Сведенборг был рожден в атмосфере великих идей. Трудно даже сказать, что составляет его исключительную принадлежность, но собственная его жизнь заимствовала величие от его возвышенных воззрений на вселенную. Мощный Аристотелев метод — законченный, полный, пристыжающий нашу бесплодную и тощую логику, — своею гениальною лучезарностью, коротко ознакомленный с последовательностью и постепенностью, с явлениями и с их окончательными целями; искусный в распознавании силы от формы, сущности от случайности, проложивший своей терминологией и определениями торные дороги в царство природы, — Аристотелев метод образовал целые поколения атлетических философов. Гервей уследил обращение крови; Гильберт — магнитность земли; Декарт, воспользовавшись Гильбертовым открытием, своими вихрями, спиральностью, поляризацией наводнил Европу преобладающим предположением вихревого круговращения, будто бы заключающего тайну мироздания. Ньютон, в год рождения Сведенборга, напечатал свои «Principia» и тем положил основание всемирному тяготению. Мальпиги, следуя высоким убеждениям Гиппократа, Левкиппа и Лукреция, придал силу тому мнению, что tota in minimum existitnatura. Несравненные анатомы Свам-мердам, Лёвенгёк, Уинсло, Евстахиус, Гейстер, Везалиус, Бёргаве ничего не оставили анатомическому ножу и микроскопу на открытия в сравнительной анатомии. Его современник, Линней, в своей прекрасной наукепроизнес: «природа всюду сходна сама с собою»; наконец, Лейбниц и Христиан Вольф в благородной системе и в более обширном приложении этого начала указали его в космологии, между тем как Локк и Гроций извлекали из него нравственные доказательства.

По духу этих предшественников и современников можно усмотреть исходную точку Сведенборговых изучений и задач, предложенных им себе на решение. Он был способен вести с ними беседу и оживлять эти тома мыслей. Между тем, близость таких гениев, из которых тот или другой внушил ему все преобладающие, его идеи, вторично доказывает примером Сведенборга, как трудно уму и самой высокой плодотворности быть совершенно оригинальным, быть первым восприемником и провозвестником одного из законов природы.

__________

Задача
Пожалуйста, приведите отрывок текста о Сведенборге, начиная со слов «По духу этих» и продолжая до слов «из законов природы.», переименовав в нем «гениев» в «мыслителей».

Собранный материал
__________

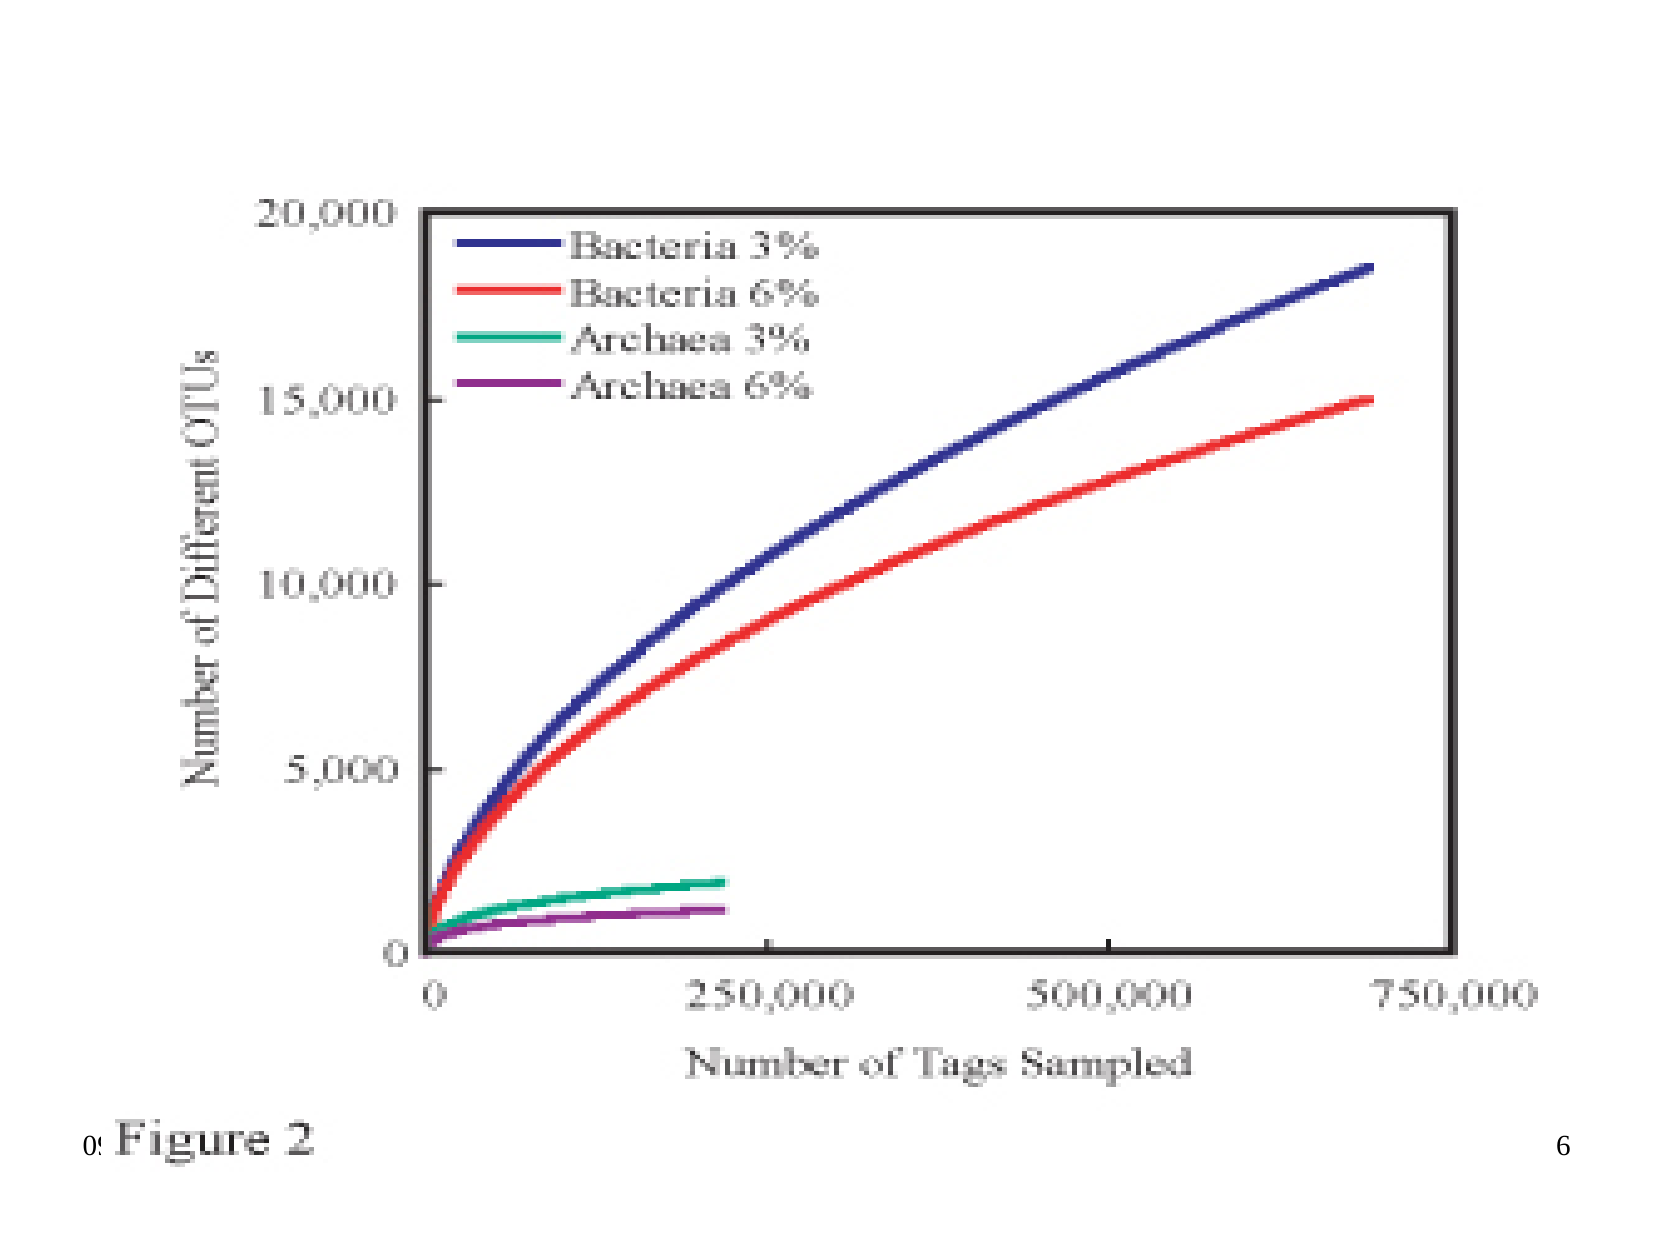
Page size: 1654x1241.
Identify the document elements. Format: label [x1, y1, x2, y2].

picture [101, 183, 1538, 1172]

__________

Результат
По духу этих предшественников и современников можно усмотреть исходную точку Сведенборговых изучений и задач, предложенных им себе на решение. Он был способен вести с ними беседу и оживлять эти тома мыслей. Между тем, близость таких мыслителей, из которых тот или другой внушил ему все преобладающие, его идеи, вторично доказывает примером Сведенборга, как трудно уму и самой высокой плодотворности быть совершенно оригинальным, быть первым восприемником и провозвестником одного из законов природы.